With such on the table I cannot agree with this,

[I]t is important to be clear about this – the premeditated actions of the specialist-dominated RUC, operating under the auspices of the AMA and in alliance with MedPAC, appear to have played a direct role in the current primary care crisis by driving policy that financially favored specialty care at the expense of primary care.

I have to agree with this editorial by the current Chair of the RUC, Dr. William Rich (admittedly an ophthalmologist) who puts the blame on CMS,

The RBRVS is a “budget-neutral” system, allowing for improvements in valuation for services but requiring an adjustment across the entire system to compensate for these improvements. These offsets are normally applied to the conversion factor, which is transparent and affects all health care professionals similarly. Despite protests from the RUC and most medical specialties, CMS chose instead to address budget neutrality through a “work adjuster,” affecting physicians who receive a greater proportion of their payment from their own personal work effort.
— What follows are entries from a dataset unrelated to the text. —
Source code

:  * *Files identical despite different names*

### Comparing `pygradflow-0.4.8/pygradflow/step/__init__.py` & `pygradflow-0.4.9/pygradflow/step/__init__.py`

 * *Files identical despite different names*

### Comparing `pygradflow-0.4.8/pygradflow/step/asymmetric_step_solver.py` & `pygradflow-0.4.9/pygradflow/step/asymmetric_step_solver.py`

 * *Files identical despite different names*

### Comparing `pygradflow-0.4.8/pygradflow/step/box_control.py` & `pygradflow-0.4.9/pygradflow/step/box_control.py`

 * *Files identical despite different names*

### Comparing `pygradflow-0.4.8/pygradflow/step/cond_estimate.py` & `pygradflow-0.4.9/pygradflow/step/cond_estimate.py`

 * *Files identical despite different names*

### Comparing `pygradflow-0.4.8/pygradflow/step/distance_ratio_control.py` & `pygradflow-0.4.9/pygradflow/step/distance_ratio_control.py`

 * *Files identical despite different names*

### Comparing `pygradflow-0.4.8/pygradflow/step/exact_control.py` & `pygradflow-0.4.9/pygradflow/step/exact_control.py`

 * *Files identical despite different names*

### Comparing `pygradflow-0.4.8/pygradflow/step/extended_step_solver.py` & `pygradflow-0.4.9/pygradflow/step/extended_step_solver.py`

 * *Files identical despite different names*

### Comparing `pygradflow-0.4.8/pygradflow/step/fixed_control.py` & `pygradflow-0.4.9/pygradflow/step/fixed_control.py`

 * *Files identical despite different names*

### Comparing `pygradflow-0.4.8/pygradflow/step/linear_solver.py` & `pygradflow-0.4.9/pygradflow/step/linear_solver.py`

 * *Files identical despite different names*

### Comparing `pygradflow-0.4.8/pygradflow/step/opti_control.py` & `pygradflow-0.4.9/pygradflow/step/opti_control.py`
Now I’m not out there earning…yet, but in conclusion I have to disagree with the primary points of THCB post: Whatever disparity in income exists between primary care physicians and specialists it predates the RBRVS and it doesn’t appear to have been aggravated by the existence of the RBRVS and certainly not by the RVS Update Committee.

We may criticize their efforts in moving to correct the disparity; but such a focus probably ignores the real issues at hand (such as the real debate over whether such correction is actually needed or a look at the real factors maintaining the disparity). Yes, if the income gap was closed in it’s entirety then Family Medicine would fill every year. An impossibility. In reality, any reasonable level of movement towards parity will do little to attract medical students back to primary care without alleviation of the multitude of other factors contributing to the primary care crisis (only some of which have been discussed in this post).

We need to be working to increase the number of primary care physicians and decrease the number of specialists but such isn’t to be achieved by shouting blame at the AMA and RUC.